___ Records to use ___

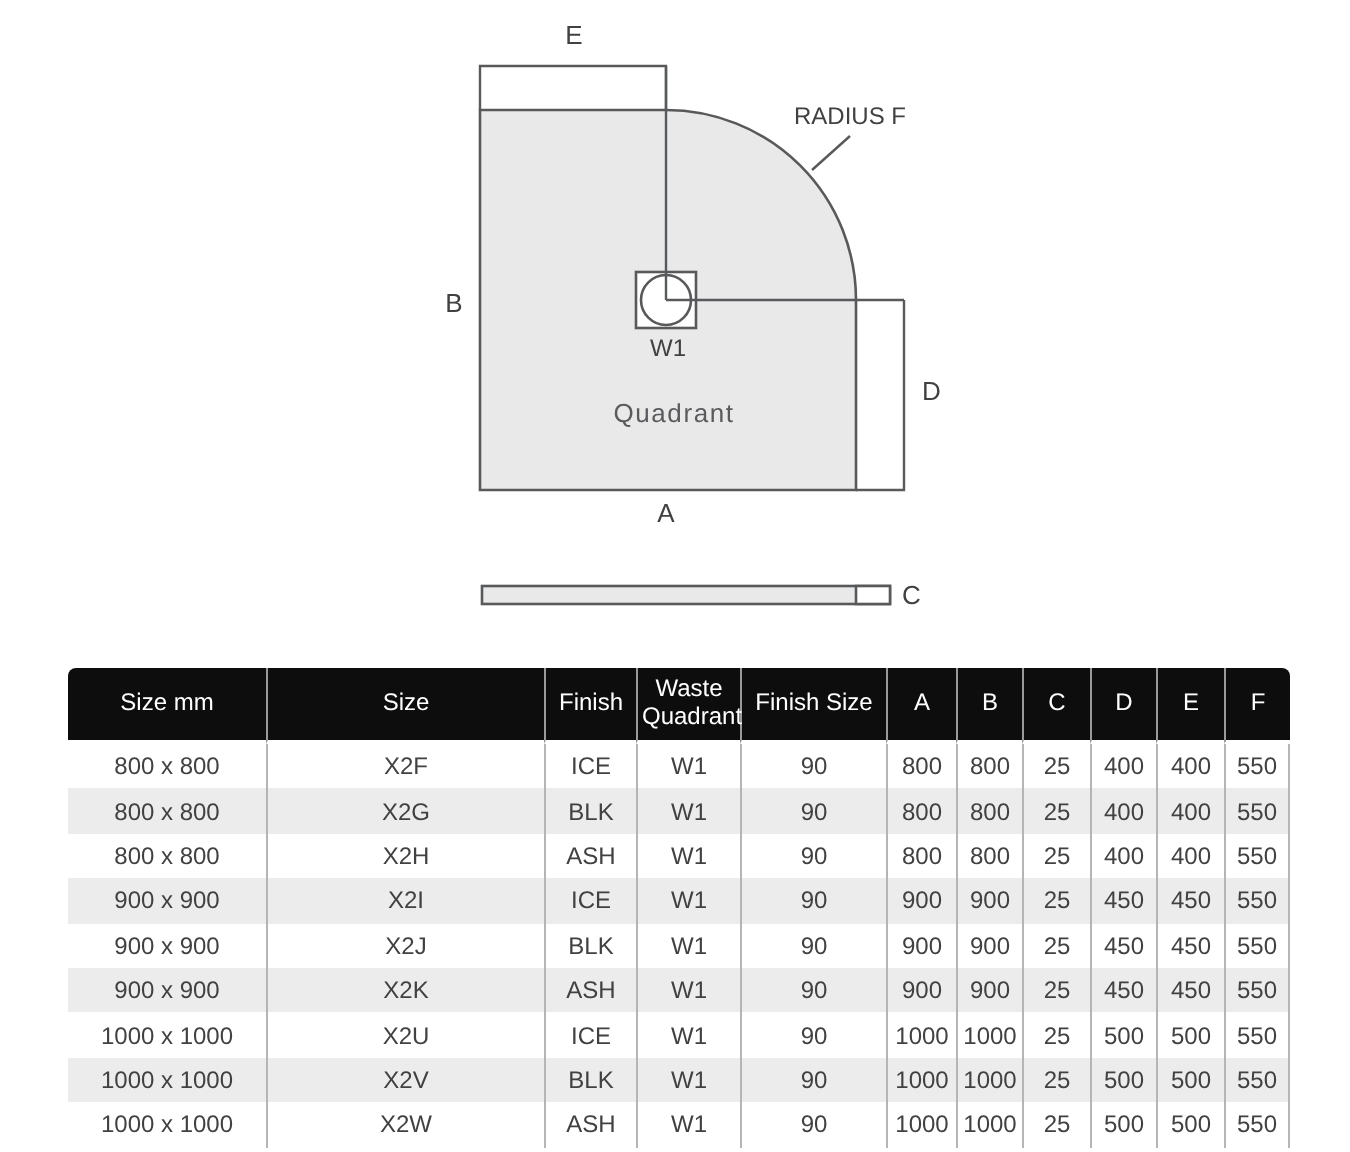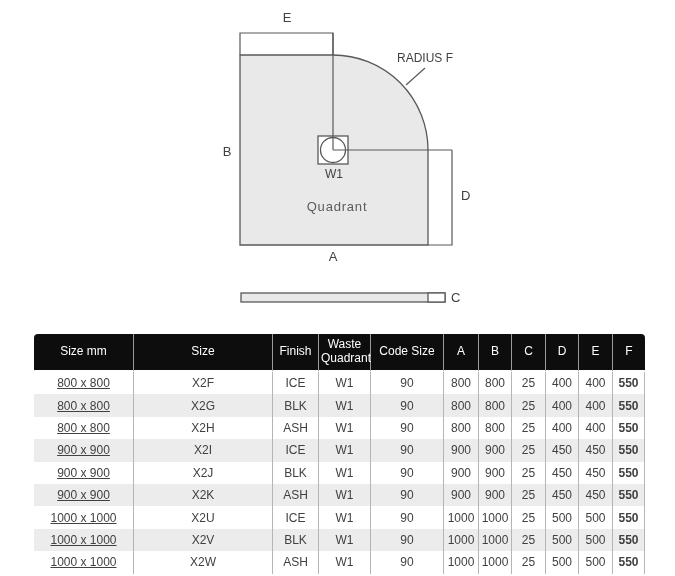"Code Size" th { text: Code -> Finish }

___
___ Records to use ___

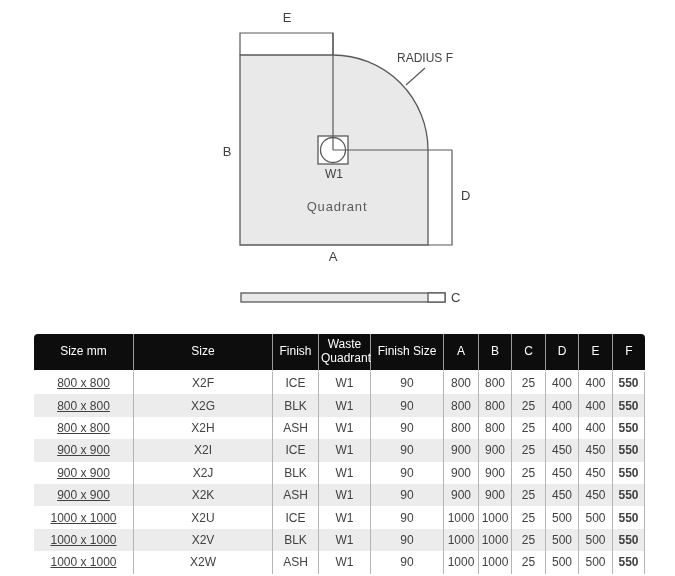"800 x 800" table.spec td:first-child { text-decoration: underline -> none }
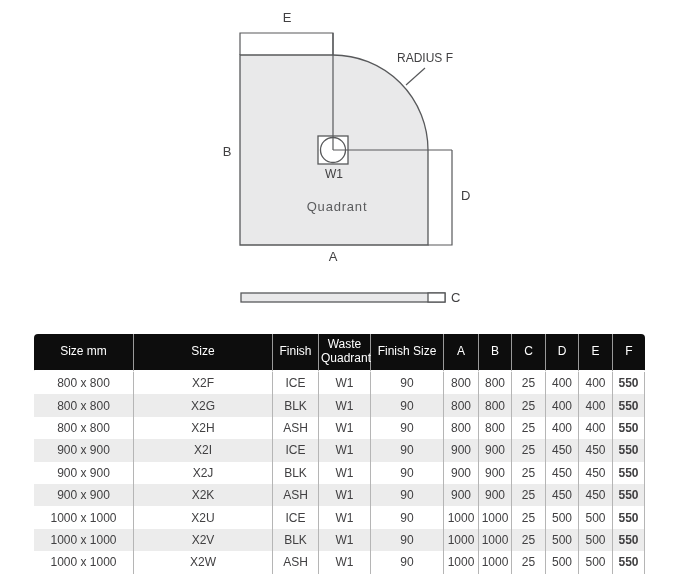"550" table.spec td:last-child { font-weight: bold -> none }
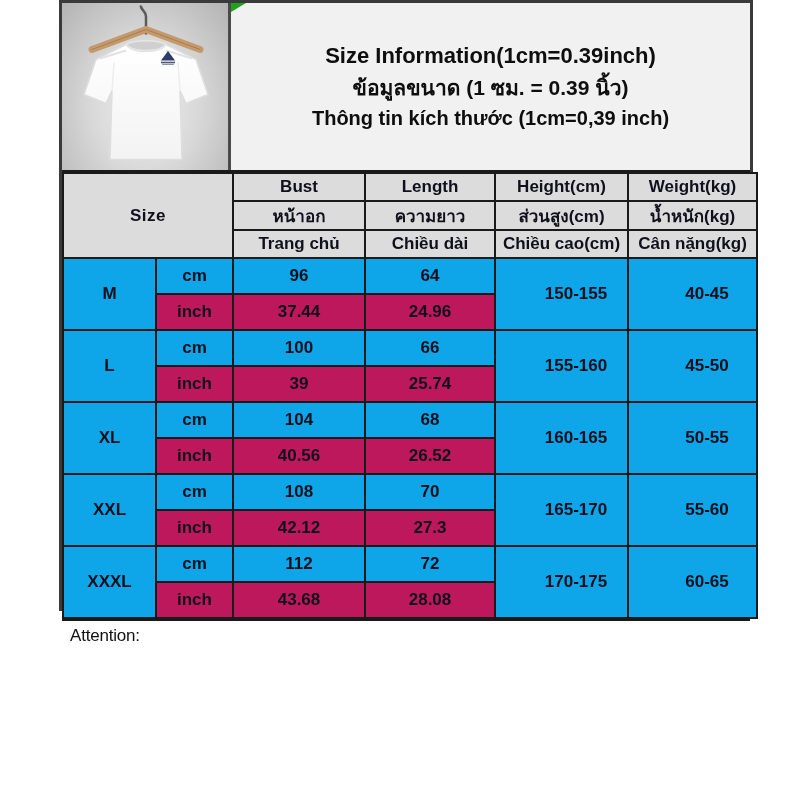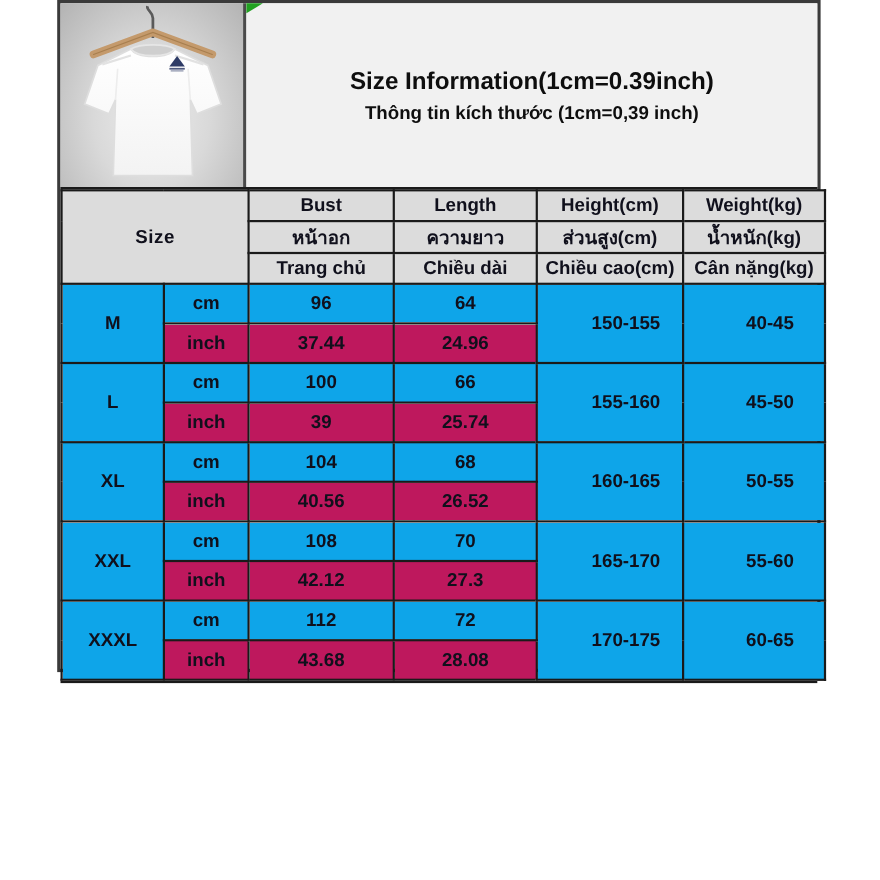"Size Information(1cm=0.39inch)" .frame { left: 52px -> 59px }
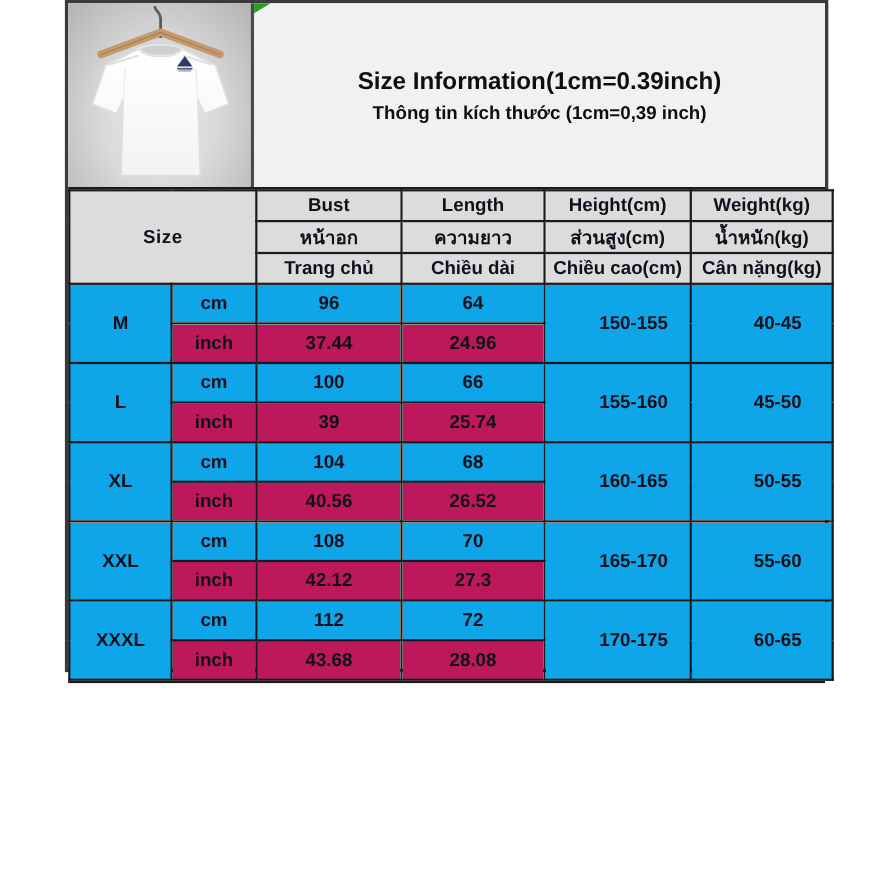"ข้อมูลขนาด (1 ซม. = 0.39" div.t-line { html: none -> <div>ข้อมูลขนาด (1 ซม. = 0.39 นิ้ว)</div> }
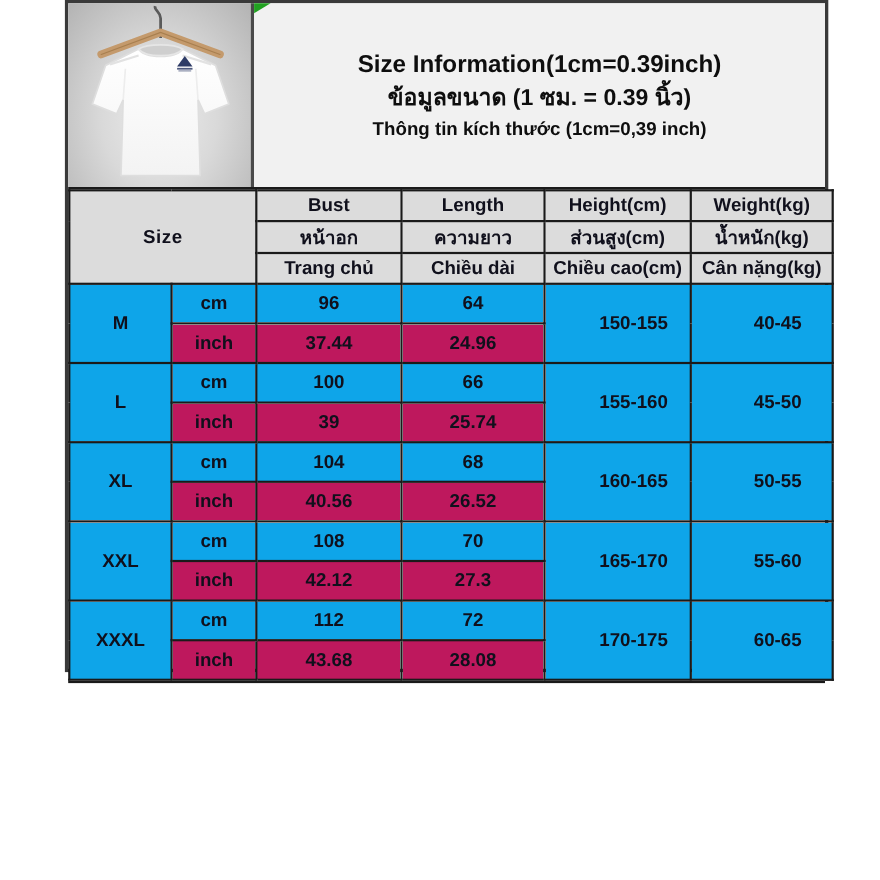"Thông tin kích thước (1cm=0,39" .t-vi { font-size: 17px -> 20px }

___
___ Records to use ___

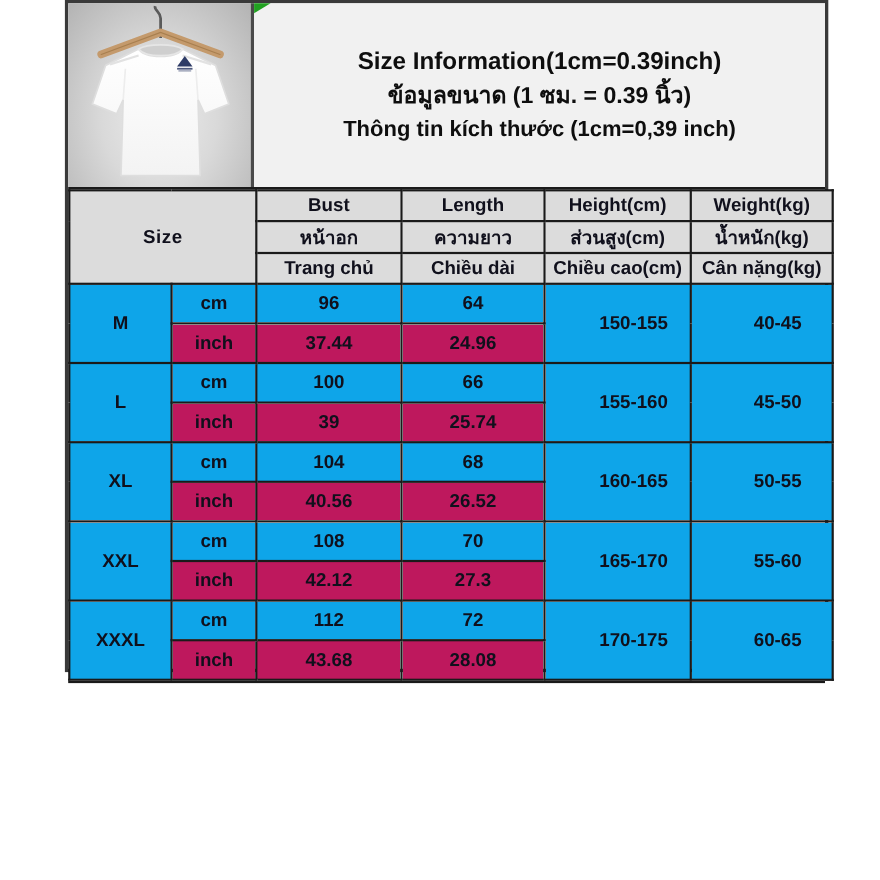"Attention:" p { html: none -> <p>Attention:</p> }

___

> **Exercise requirements**:
Only one stretch of the material above is wanted: the line containing "text-decoration: underline ->" through the line containing "left: 52px ->". Restate it word for word, minus the pictures.

> **Your response**:
"800 x 800" table.spec td:first-child { text-decoration: underline -> none }
"550" table.spec td:last-child { font-weight: bold -> none }
"Size Information(1cm=0.39inch)" .frame { left: 52px -> 59px }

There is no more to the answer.